Humans need sleep; everybody knows that without it, we get cranky, a bit loopy, and then we die. Unfortunately, science has been a little iffy about it; though we understood the negative effects associated with lack of sleep, no one really knew why those things happened. Now, we’re finally getting some insight into what sleep does for our bodies.
For the first time ever, scientists at the University of Rochester have found one of the reasons our brain needs sleep to survive. Turns out, when we sleep, our brain takes that time to clean out the build-up of brain junk we accumulate during our waking hours. Sleep is pretty much necessary for our body’s mental street-cleaners to come out and do their work.
When cells do their daily cell-type work, they produce waste product.
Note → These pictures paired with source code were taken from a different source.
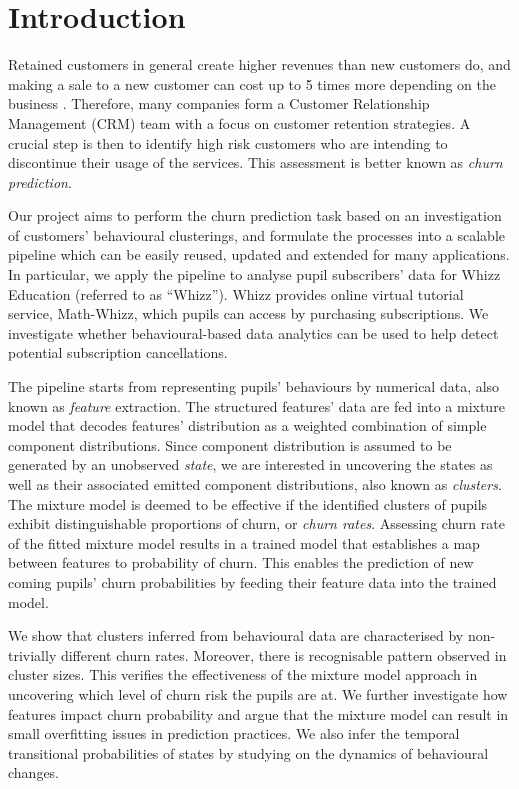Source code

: \section{Introduction}
\label{sec:intro}

Retained customers in general create higher revenues than new customers do, and making a sale to a new customer can cost up to 5 times more depending on the business \cite{Slater2000}. Therefore, many companies form a Customer Relationship Management (CRM) team with a focus on customer retention strategies. A crucial step is then to identify high risk customers who are intending to discontinue their usage of the services. This assessment is better known as \textit{churn prediction}.

Our project aims to perform the churn prediction task based on an investigation of customers' behavioural clusterings, and formulate the processes into a scalable pipeline which can be easily reused, updated and extended for many applications. In particular, we apply the pipeline to analyse pupil subscribers' data for Whizz Education (referred to as ``Whizz''). Whizz provides online virtual tutorial service, Math-Whizz, which pupils can access by purchasing subscriptions. We investigate whether behavioural-based data analytics can be used to help detect potential subscription cancellations.

The pipeline starts from representing pupils' behaviours by numerical data, also known as \textit{feature} extraction. The structured features' data are fed into a mixture model that decodes features' distribution as a weighted combination of simple component distributions. Since component distribution is assumed to be generated by an unobserved \textit{state}, we are interested in uncovering the states as well as their associated emitted component distributions, also known as \textit{clusters}. The mixture model is deemed to be effective if the identified clusters of pupils exhibit distinguishable proportions of churn, or \textit{churn rates}. Assessing churn rate of the fitted mixture model results in a trained model that establishes a map between features to probability of churn. This enables the prediction of new coming pupils' churn probabilities by feeding their feature data into the trained model.

We show that clusters inferred from behavioural data are characterised by non-trivially different churn rates. Moreover, there is recognisable pattern observed in cluster sizes. This verifies the effectiveness of the mixture model approach in uncovering which level of churn risk the pupils are at. We further investigate how features impact churn probability and argue that the mixture model can result in small overfitting issues in prediction practices. We also infer the temporal transitional probabilities of states by studying on the dynamics of behavioural changes.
The rest of the body has this waste cleared out by the lymphatic system, but the brain is disconnected from that, so it needs another way to wipe out the waste. The brain has it’s own garbage men, carried on the waves of cerebrospinal fluid, who surf the leftovers straight down to your liver for elimination. As it turns out, the brain’s garbage men move twice as fast when you’re sleeping, because your neurons shrink by half, making the fluid channels wider.
“This study shows that the brain has different functional states when asleep and when awake,” said U of R researcher Maiken Nedergaard. “In fact, the restorative nature of sleep appears to be the result of the active clearance of the by-products of neural activity that accumulate during wakefulness.”
So get lots of rest, or else your brain’s spinal-fluid surfing street cleaners can’t get their gig done right.